## What the task asks:
Your answer must consist of exactly the lines below, starting with the line with "Céline Astorg" and going on through the line with "пуш-уведомления", and nothing else.

Saved data entries
**********
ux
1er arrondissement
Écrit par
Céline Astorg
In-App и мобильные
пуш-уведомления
**********
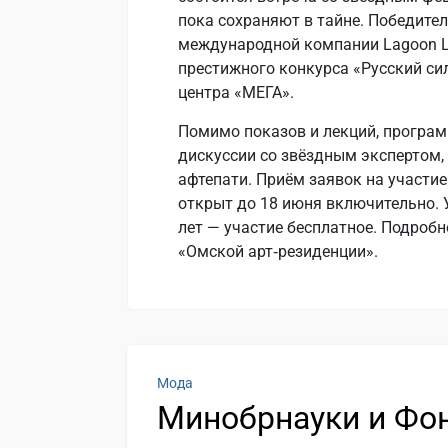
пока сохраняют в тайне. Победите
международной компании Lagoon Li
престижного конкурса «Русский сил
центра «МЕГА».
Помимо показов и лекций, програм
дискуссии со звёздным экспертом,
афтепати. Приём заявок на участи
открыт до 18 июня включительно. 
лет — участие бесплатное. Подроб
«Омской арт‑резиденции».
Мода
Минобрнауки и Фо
**********
## Task output:
Céline Astorg
In-App и мобильные
пуш-уведомления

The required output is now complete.